Reading passage →
══════
# Any British Expats in Cape Town?



## CCSA (Oct 24, 2011)

I'm currently living in Cape Town southern suburbs and am keen to meet other British Expats in the area to share stories and experiences. I'm in my 30's and am currently a stay at home Mum. Please get in touch if you would like to meet up!


----------



## callwright (Oct 23, 2012)

*Northern Suburbs*

Hi

Im also in Cape Town from the UK. We have been here since May and Im currently at home all day as my work visa hasnt come through (11 weeks and still counting!). Im so bored.... in my late 30's and would love to meet like minded ladies for daytime company.
:clap2:


----------



## jasa_uk (Nov 5, 2012)

Hello there,


Another early thirties Brit, soon to be moving to Cape Town. I have spent the best part of the last three years in Swaziland and Johannesburg and feel as if I have had rather a hiatus from 'real' life. You know, the one where you DO things at evenings and weekends. I am so tired of Jozi and can't wait for all the variety of CT! I would love to meet up with other expat Brits, please do send me a message on here if you would like to start a 'get to know' sort of conversation.
══════
Work task 1 → Write out the portion of the forum thread on British expats in Cape Town from "# Any British" up to and including "(Oct 23, 2012)", word for word.
══════
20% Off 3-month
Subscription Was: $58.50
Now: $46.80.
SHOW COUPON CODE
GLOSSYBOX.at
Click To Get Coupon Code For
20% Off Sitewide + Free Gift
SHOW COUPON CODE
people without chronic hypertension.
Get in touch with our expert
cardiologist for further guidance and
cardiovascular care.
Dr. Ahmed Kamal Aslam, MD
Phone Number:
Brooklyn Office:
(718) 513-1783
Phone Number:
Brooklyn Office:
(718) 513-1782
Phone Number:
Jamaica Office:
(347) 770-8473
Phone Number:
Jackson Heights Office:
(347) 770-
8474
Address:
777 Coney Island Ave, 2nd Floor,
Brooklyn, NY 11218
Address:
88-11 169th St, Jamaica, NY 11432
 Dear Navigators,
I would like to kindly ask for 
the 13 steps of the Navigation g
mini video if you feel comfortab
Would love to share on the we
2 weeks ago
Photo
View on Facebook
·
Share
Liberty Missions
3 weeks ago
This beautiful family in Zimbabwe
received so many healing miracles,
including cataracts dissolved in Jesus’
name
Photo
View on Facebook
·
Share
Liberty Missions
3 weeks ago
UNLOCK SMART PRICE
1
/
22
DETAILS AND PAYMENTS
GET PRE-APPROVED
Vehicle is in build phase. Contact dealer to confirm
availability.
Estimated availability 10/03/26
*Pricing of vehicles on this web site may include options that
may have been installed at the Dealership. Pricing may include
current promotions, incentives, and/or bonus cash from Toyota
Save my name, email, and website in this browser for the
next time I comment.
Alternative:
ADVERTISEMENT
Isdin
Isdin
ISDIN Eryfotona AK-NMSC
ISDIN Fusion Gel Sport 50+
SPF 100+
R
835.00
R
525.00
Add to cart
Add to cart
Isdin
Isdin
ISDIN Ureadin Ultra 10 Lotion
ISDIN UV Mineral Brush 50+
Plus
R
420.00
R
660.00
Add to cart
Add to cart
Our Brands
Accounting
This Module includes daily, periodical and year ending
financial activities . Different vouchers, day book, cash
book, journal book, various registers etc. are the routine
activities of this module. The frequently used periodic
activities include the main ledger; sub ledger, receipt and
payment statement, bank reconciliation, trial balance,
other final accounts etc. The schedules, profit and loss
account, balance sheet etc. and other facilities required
══════
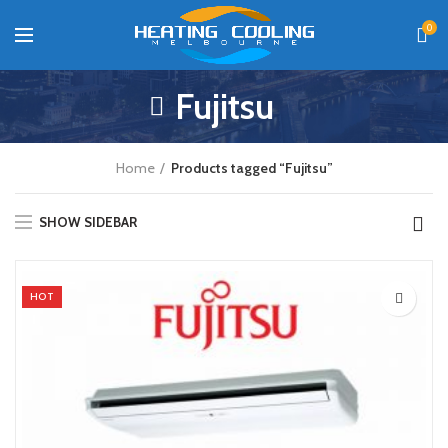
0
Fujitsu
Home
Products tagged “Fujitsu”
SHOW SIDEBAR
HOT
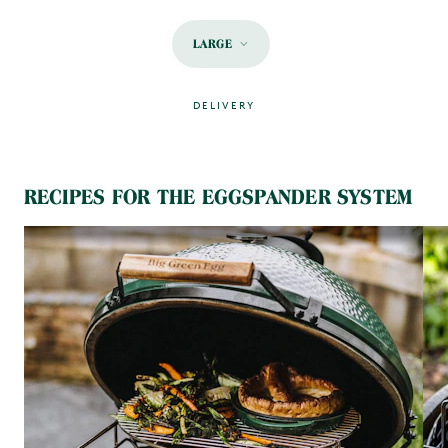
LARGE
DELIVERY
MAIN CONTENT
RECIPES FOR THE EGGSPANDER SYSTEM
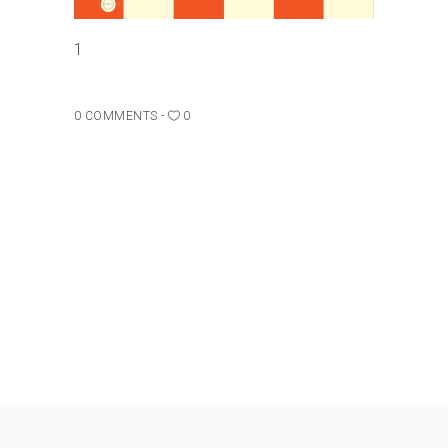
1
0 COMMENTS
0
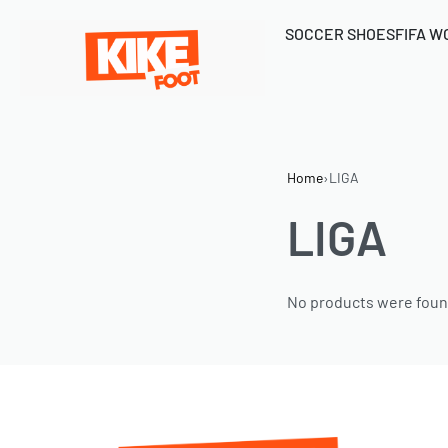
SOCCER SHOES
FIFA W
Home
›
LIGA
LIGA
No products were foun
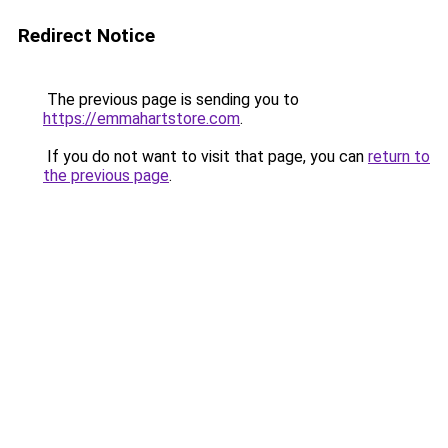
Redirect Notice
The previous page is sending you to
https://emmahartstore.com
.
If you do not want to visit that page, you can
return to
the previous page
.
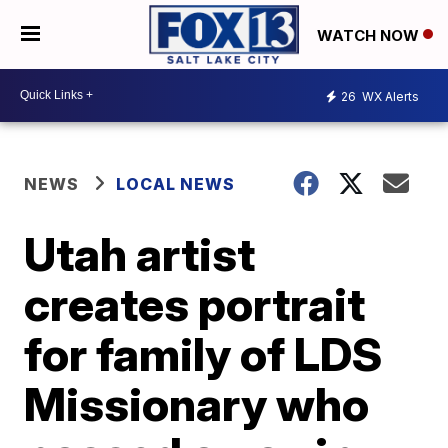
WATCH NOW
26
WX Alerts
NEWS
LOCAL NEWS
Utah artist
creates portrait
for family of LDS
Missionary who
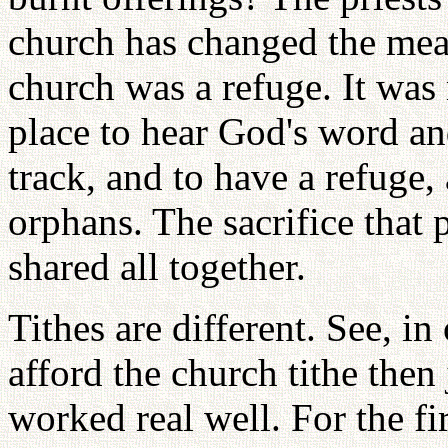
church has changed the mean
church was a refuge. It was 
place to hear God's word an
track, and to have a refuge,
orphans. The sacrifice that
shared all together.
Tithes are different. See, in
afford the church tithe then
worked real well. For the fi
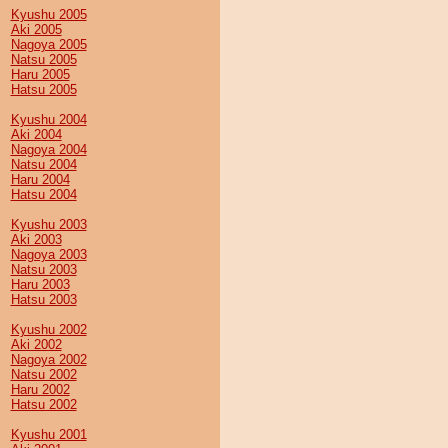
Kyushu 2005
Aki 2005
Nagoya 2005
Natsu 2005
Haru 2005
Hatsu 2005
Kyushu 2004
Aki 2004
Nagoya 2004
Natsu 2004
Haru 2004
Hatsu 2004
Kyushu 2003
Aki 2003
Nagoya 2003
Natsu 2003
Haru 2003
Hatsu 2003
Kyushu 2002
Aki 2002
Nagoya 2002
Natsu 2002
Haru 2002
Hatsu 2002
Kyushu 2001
══════
Work task 2 → Present the lines of the records from the line with "20% Off 3-month" up to and including the line with "received so many" as a numbered list, skipping any blank lines.

Response area 1 →
# Any British Expats in Cape Town?



## CCSA (Oct 24, 2011)

I'm currently living in Cape Town southern suburbs and am keen to meet other British Expats in the area to share stories and experiences. I'm in my 30's and am currently a stay at home Mum. Please get in touch if you would like to meet up!


----------



## callwright (Oct 23, 2012)

Response area 2 →
1. 20% Off 3-month
2. Subscription Was: $58.50
3. Now: $46.80.
4. SHOW COUPON CODE
5. GLOSSYBOX.at
6. Click To Get Coupon Code For
7. 20% Off Sitewide + Free Gift
8. SHOW COUPON CODE
9. people without chronic hypertension.
10. Get in touch with our expert
11. cardiologist for further guidance and
12. cardiovascular care.
13. Dr. Ahmed Kamal Aslam, MD
14. Phone Number:
15. Brooklyn Office:
16. (718) 513-1783
17. Phone Number:
18. Brooklyn Office:
19. (718) 513-1782
20. Phone Number:
21. Jamaica Office:
22. (347) 770-8473
23. Phone Number:
24. Jackson Heights Office:
25. (347) 770-
26. 8474
27. Address:
28. 777 Coney Island Ave, 2nd Floor,
29. Brooklyn, NY 11218
30. Address:
31. 88-11 169th St, Jamaica, NY 11432
32.  Dear Navigators,
33. I would like to kindly ask for 
34. the 13 steps of the Navigation g
35. mini video if you feel comfortab
36. Would love to share on the we
37. 2 weeks ago
38. Photo
39. View on Facebook
40. ·
41. Share
42. Liberty Missions
43. 3 weeks ago
44. This beautiful family in Zimbabwe
45. received so many healing miracles,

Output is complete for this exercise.